ParticipantScientists from the Science4Peace association call the consequences of the decision of the CERN Council “epoch-making.” This is another significant failure of diplomacy, now scientific. The cooperation of physicists from the two systems began in the 1950s, but now it may stop completely, despite the fact that hundreds of Russian participants in experiments at CERN signed an anti-war letter, many – several such appeals.


JINR is the Joint Institute for Nuclear Research in Dubna, an international intergovernmental research organization, the founders of which are 13 JINR Member States. Founded in 1956.

CERN’s Large Hadron Collider (founded in 1954) has four main detectors – ATLAS, CMS, ALICE and LHCb.

Collaboration with Russia and CERN began back in the 1950s. The first agreement was signed in 1967. After the collapse of the Soviet Union, cooperation between Russia and CERN was regulated by bilateral agreement signed on October 30, 1993, as well as protocols thereto. Russian scientists and engineers made significant contributions to the design and construction of the Large Hadron Collider.

Russia had observer status at CERN. This meant that the Russian Federation did not pay contributions to the organization’s budget, could not vote on the CERN council, but could participate in direct scientific work on the detectors with money and equipment.

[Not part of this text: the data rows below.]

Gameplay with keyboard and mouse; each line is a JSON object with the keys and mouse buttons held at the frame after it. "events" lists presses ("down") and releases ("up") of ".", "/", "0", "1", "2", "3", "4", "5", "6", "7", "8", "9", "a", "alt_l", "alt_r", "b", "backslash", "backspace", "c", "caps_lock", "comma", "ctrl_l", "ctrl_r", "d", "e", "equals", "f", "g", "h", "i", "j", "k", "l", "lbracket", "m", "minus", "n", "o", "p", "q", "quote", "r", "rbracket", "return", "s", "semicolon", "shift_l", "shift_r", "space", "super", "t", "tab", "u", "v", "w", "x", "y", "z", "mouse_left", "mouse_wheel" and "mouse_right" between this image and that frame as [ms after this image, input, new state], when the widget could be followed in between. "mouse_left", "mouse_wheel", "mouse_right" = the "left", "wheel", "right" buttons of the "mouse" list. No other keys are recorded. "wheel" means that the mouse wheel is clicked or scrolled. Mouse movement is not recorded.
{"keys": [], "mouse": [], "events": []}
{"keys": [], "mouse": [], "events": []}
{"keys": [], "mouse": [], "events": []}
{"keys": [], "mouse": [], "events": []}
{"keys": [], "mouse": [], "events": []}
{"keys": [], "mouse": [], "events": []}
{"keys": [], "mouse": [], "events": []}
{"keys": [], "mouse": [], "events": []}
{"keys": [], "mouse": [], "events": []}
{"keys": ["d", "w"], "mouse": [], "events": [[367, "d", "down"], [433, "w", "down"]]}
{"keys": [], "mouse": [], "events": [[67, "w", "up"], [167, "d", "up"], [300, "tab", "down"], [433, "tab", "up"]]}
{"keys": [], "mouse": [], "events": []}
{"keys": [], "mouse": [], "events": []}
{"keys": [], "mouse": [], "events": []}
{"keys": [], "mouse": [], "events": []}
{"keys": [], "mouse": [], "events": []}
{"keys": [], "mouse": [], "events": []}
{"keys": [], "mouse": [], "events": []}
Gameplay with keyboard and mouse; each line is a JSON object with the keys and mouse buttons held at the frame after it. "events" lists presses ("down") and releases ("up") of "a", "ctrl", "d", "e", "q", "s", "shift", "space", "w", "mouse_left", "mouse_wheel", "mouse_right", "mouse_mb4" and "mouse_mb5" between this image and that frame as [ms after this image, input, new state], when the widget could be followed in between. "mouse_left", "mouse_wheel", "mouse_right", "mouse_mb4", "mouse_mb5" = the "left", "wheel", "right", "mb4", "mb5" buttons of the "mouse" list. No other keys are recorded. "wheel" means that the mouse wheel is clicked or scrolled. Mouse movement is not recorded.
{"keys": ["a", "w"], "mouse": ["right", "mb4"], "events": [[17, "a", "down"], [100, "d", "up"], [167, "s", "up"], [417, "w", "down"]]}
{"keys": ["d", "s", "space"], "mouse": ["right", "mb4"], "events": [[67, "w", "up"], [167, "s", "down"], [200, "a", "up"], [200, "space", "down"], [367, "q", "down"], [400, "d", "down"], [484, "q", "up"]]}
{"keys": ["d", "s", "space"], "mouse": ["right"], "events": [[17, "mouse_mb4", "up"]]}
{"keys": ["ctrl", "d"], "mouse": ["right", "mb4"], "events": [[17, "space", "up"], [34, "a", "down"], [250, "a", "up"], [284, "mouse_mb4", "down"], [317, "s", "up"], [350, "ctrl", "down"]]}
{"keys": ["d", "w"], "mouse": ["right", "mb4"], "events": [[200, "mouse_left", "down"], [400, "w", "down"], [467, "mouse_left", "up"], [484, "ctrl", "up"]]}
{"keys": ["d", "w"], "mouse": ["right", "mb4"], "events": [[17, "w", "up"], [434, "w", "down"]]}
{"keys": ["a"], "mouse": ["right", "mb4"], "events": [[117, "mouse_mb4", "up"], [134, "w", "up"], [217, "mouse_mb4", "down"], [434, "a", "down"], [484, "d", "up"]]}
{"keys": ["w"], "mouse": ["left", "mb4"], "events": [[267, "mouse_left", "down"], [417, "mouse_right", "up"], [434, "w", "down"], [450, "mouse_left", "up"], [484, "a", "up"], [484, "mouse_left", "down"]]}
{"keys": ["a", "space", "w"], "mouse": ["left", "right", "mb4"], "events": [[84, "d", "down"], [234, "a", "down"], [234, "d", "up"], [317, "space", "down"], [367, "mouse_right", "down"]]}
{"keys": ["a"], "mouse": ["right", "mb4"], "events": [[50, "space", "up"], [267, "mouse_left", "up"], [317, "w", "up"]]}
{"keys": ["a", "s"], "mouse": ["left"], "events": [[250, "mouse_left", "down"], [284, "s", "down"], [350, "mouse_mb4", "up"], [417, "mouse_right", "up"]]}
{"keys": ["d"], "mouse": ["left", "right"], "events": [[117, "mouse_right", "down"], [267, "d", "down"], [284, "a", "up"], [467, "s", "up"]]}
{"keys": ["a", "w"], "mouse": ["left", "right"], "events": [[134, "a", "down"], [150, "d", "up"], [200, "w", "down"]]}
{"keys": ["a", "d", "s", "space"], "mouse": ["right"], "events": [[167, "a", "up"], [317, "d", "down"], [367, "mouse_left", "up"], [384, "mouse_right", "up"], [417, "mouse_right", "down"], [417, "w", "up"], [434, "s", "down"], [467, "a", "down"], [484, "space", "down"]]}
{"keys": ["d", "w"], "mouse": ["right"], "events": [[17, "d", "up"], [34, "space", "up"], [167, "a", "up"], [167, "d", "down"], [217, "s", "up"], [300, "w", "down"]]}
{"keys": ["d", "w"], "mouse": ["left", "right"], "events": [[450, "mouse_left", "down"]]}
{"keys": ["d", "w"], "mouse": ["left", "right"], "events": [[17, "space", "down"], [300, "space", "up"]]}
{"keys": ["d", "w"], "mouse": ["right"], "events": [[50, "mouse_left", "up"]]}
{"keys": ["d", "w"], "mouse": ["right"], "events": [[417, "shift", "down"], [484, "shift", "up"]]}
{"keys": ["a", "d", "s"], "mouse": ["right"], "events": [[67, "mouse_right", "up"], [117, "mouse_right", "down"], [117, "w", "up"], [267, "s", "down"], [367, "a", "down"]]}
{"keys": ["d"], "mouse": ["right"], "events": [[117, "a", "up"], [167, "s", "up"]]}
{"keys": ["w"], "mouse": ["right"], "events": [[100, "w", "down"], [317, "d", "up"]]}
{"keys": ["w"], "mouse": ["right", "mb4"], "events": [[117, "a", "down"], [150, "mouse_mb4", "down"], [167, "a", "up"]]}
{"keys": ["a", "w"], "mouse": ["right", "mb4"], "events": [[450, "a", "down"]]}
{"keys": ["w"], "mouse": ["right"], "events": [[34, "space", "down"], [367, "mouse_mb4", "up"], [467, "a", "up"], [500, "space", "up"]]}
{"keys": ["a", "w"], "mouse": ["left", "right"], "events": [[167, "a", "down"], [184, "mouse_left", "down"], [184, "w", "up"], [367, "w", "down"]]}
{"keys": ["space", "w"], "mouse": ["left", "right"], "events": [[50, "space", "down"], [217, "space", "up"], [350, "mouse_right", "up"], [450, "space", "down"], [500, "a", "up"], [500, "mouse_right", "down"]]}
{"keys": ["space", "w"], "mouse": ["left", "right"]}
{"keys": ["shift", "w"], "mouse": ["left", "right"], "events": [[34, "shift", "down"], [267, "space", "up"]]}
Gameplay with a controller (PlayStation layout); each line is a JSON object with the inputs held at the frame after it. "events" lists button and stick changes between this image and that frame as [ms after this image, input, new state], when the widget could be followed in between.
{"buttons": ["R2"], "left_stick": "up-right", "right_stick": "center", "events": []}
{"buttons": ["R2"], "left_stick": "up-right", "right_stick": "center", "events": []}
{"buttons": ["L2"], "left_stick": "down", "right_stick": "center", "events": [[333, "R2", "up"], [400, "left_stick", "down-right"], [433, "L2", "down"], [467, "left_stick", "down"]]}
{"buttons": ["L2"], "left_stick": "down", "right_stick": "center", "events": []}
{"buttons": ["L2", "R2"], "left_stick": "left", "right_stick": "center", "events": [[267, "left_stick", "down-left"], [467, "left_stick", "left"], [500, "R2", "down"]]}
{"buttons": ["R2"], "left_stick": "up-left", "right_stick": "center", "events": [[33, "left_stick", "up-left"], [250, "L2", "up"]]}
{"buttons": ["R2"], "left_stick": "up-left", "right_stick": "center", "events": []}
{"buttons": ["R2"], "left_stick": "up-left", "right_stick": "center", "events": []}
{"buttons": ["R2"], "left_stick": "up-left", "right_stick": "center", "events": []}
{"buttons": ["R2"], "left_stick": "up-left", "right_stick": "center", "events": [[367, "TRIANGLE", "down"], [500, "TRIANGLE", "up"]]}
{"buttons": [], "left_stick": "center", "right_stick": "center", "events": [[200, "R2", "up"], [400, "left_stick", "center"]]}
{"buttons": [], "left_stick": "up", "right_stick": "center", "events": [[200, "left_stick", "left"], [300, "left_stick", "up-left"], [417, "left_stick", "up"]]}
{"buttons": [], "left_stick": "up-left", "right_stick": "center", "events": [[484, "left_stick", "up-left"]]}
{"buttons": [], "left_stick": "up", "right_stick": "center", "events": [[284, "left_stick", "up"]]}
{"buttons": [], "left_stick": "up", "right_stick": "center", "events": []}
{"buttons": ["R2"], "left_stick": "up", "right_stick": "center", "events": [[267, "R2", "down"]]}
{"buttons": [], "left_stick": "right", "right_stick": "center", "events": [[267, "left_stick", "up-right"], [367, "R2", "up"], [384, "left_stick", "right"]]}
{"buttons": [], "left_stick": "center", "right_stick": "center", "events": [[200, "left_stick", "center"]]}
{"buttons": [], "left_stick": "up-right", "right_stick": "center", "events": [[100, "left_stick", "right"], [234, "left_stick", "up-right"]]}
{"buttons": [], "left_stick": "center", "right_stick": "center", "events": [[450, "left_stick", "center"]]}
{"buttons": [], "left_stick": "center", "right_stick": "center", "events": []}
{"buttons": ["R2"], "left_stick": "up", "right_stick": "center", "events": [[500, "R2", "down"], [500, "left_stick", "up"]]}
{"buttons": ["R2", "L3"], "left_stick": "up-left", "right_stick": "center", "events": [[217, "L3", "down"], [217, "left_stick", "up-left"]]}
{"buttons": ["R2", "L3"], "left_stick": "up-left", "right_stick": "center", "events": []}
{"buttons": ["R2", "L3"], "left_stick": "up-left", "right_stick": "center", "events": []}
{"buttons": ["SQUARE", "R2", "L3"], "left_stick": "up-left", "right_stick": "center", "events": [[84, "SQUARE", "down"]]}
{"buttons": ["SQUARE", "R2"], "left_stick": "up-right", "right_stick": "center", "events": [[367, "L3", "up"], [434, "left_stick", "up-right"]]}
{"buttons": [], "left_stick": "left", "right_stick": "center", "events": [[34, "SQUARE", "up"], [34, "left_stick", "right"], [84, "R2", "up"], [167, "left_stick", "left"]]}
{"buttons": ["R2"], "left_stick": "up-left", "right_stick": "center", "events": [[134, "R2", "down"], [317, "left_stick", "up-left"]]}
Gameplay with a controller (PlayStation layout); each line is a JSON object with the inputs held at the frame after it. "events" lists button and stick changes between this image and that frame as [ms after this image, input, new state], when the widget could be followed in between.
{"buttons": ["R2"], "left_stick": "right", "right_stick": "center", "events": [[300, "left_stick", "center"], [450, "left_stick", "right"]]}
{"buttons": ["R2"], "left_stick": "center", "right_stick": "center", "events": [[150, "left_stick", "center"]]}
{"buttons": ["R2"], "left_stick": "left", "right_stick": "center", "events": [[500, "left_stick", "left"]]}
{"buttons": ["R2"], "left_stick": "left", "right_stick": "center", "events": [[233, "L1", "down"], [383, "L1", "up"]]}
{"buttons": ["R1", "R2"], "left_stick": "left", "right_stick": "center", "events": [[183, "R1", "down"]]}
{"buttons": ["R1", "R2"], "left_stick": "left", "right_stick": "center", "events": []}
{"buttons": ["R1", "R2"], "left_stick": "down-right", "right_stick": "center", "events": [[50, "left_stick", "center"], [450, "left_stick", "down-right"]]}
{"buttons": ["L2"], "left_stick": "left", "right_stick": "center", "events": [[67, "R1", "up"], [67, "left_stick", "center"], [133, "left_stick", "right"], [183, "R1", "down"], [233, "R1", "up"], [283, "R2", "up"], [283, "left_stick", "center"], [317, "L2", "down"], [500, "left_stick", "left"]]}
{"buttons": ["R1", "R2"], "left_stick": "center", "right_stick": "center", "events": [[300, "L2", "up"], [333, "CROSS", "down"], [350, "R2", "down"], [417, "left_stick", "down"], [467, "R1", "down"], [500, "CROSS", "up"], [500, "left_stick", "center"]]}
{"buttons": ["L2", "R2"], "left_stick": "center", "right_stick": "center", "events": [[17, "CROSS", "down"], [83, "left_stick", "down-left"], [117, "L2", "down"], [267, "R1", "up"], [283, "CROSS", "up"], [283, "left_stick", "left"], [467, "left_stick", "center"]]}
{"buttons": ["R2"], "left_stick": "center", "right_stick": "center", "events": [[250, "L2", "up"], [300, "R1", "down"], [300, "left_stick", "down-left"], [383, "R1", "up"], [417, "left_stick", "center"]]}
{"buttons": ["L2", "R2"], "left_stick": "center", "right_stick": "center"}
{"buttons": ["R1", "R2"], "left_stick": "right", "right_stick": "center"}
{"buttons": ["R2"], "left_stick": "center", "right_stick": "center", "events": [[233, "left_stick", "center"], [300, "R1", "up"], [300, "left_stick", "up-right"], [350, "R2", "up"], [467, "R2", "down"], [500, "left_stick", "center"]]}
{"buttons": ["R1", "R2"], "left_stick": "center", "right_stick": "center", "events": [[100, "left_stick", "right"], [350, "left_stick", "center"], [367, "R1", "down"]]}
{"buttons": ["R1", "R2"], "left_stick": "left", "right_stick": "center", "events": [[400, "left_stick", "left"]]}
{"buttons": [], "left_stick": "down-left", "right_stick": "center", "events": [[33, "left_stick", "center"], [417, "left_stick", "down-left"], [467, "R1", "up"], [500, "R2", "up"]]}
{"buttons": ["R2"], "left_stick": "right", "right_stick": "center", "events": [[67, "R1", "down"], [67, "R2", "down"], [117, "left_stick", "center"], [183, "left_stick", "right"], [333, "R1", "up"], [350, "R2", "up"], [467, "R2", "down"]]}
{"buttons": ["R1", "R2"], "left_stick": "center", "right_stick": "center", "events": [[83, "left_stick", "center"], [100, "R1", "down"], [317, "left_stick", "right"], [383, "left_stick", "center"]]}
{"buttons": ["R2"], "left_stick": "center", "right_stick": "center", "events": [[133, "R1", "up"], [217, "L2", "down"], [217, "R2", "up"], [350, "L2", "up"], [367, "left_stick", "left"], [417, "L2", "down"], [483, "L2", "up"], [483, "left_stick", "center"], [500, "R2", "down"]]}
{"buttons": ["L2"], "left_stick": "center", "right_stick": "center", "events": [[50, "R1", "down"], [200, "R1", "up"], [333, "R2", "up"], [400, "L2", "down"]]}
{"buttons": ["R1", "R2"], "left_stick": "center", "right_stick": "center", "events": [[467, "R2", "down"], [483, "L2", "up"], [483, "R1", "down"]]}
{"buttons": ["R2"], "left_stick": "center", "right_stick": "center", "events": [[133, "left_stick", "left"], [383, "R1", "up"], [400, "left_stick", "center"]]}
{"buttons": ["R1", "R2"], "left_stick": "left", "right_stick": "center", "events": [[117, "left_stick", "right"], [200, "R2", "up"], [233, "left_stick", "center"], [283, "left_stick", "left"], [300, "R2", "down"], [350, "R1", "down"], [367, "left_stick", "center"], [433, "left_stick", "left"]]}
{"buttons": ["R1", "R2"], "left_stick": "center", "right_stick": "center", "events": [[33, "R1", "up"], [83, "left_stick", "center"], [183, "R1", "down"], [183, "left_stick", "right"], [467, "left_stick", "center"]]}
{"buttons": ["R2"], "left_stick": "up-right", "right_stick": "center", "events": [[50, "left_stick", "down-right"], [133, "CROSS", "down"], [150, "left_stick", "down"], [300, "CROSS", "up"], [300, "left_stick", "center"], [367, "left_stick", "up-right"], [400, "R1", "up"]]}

In 2012, the Russian side applied for associate membership – this status gave the opportunity to attend Council meetings without the right to a casting vote, the right to participate in tenders for the supply of equipment, but it was necessary to pay fees – about ten million euros per year. In March 2018, this application was withdrawn, and the issue of full membership of the Russian Federation in the organization was also discussed. In 2019, to Geneva for the collider arrived Dmitry Medvedev (then Prime Minister of the Russian Federation). The cost of the issue was mentioned – $115 million. But the decision was never made. In 2019, we signed an updated agreement for a period of 5 years, which they are not planning to renew right now. Now about 1000 Russian students, graduate students, scientists and programmers come to CERN throughout the year and about 200 people work permanently. Cooperation between CERN and Belarus ends a little earlier – from June 27, 2024.